Пример. Когда Софокл был уже очень старым человеком, он наконец написал среднюю треть своей фиванской трилогии пьес "Эдип в Колоне" (406 г. до н. э.), в которой старый и немощный Эдип прибывает в Колон и получает защиту афинского царя Тесея. Тесей - это все, что мы хотели бы видеть в правителе: сильный, мудрый, мягкий, жесткий, когда это необходимо, решительный, хладнокровный, сострадательный, верный, честный. Тесей защищает Эдипа от возможного вреда и направляет его к священному месту, где старику суждено умереть. Это политика? Думаю, да. Видите ли, Софокл пишет эту пьесу не только в конце своей жизни, но и в конце пятого века до нашей эры, то есть в конце периода афинского величия. Городу-государству угрожают извне спартанская агрессия, а изнутри - лидеры, которые, какими бы достоинствами они ни обладали, точно не Тесей. По сути, он говорит, что нам бы очень пригодился такой лидер, как Тесей; возможно, он смог бы вытащить нас из этой передряги и уберечь Афины от полного разорения. Тогда чужаки (Креон в пьесе, спартанцы в реальности) не будут пытаться нас захватить. Тогда бы мы по-прежнему были сильными, справедливыми и мудрыми. Говорит ли Софокл что-нибудь из этого на самом деле? Нет, конечно же, нет. Он стар, но не дряхл. Если вы говорите такие вещи открыто, вам дают болиголов или что-то в этом роде. Впрочем, ему и не нужно их говорить; каждый, кто смотрит пьесу, может сделать свои выводы: посмотрите на Тесея, посмотрите на любого вождя, который у вас под рукой, посмотрите на Тесея еще раз - хммм (или что-то в этом роде). Видите? Политические.

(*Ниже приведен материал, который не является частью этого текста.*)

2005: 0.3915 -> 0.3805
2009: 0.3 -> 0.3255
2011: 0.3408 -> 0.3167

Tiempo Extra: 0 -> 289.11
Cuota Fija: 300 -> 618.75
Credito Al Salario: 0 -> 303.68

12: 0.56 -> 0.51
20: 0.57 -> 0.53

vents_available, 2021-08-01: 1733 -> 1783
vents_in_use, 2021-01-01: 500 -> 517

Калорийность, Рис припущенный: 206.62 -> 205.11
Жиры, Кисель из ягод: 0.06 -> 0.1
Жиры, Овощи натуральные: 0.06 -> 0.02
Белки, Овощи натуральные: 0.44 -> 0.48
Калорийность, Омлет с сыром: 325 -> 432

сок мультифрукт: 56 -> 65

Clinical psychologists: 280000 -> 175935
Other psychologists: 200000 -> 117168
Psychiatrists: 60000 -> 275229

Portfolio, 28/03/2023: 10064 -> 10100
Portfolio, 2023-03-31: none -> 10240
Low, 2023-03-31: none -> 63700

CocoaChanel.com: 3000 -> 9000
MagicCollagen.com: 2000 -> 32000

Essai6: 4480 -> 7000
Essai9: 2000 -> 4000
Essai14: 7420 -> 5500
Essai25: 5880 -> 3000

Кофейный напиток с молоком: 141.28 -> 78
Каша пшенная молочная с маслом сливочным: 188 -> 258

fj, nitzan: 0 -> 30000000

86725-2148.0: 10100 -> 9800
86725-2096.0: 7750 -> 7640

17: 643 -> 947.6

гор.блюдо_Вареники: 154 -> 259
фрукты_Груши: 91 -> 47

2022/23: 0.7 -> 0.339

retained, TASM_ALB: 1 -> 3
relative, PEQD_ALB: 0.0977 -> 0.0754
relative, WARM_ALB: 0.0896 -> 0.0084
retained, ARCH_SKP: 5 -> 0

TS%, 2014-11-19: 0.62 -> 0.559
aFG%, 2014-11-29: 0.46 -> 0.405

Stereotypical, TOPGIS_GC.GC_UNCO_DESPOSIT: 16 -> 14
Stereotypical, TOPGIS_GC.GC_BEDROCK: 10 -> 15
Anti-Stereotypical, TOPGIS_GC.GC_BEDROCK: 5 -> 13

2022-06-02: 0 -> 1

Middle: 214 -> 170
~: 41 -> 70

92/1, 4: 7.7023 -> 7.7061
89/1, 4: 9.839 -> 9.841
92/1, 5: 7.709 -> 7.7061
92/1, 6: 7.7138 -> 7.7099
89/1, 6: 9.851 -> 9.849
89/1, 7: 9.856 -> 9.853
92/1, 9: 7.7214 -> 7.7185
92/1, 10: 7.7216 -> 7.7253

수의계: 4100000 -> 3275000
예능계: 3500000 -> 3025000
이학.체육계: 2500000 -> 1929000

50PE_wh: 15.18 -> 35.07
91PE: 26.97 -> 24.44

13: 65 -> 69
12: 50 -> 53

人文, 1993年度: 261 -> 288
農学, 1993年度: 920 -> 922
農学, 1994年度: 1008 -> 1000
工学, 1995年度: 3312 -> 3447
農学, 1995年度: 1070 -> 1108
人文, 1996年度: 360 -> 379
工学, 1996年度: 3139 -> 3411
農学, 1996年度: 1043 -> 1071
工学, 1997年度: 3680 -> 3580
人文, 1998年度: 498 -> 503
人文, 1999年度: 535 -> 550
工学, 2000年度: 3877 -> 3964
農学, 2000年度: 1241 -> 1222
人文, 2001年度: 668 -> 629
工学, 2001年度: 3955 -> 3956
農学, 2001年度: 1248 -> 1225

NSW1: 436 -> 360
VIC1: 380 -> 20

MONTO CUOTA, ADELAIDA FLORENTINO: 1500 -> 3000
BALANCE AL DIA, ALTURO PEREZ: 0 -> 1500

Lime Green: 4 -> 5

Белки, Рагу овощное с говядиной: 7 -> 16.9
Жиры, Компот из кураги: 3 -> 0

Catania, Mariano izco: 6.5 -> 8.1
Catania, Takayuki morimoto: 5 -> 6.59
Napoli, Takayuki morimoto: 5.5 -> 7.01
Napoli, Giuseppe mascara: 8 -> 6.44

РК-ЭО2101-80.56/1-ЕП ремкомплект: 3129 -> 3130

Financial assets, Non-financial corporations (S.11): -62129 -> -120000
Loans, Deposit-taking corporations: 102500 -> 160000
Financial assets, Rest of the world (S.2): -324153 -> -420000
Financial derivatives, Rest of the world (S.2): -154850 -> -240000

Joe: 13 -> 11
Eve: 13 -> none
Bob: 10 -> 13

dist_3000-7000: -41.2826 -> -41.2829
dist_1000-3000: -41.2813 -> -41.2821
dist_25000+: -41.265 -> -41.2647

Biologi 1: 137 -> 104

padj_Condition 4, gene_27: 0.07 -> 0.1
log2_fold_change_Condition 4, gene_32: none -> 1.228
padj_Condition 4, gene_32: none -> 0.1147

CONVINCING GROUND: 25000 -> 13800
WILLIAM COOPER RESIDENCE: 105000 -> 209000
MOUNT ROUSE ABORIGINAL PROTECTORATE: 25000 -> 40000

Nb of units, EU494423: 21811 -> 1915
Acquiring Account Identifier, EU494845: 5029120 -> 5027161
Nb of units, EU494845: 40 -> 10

Все это имеет значение. Знание о социальной и политической среде, в которой творит писательница, может помочь нам понять ее произведения не потому, что эта среда управляет ее мышлением, а потому, что это тот мир, в который она погружается, когда садится писать. Когда Вирджиния Вульф пишет о том, что женщинам ее времени был разрешен лишь определенный круг занятий, мы оказываем ей и себе большую услугу, не видя в этом социальной критики. Например, в романе "Миссис Дэллоуэй" (1925) леди Брутон приглашает на обед Ричарда Дэллоуэя, члена парламента, и Хью Уитбреда, занимающего должность при дворе. Ее цель - продиктовать им материал, который она хотела бы видеть внесенным в законодательство и отправленным в виде письма в "Таймс", при этом протестуя, что она всего лишь женщина, которая не разбирается в этих вопросах так, как мужчина. Вульф показывает нам очень способную, хотя и не совсем любящую женщину, использующую довольно ограниченного Ричарда и совершенно глупого Хью, чтобы донести свою точку зрения в обществе, которое не восприняло бы эту точку зрения всерьез, если бы она исходила непосредственно от нее. В годы после Великой войны, напоминает нам сцена, идеи оценивались по классу и полу того, кто их выдвигал. Вульф делает все это настолько тонко, что мы можем не думать о том, что это политическая тема, но это так.